→ Problem
Find every line below that contains the string "Ancine" with matching capitalization, and copy each of those lines in full.

→ Recorded data
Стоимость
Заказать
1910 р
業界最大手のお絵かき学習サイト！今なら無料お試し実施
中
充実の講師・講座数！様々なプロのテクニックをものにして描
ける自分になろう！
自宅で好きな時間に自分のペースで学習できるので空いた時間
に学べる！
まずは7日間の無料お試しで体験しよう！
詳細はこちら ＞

--

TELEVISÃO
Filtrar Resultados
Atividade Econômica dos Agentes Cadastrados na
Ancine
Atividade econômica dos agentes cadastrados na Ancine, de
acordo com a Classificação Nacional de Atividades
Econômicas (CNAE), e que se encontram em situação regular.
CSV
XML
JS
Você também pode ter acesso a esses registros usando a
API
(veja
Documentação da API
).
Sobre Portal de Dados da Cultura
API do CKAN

---

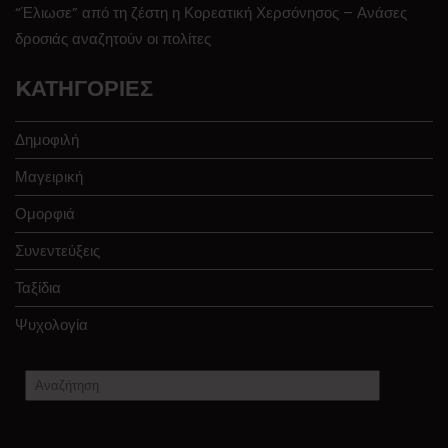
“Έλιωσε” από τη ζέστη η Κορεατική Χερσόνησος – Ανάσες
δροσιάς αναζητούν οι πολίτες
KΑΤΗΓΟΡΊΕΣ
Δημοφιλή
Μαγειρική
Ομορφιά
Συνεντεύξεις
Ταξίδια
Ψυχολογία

→ Answer to this problem
Ancine
Atividade econômica dos agentes cadastrados na Ancine, de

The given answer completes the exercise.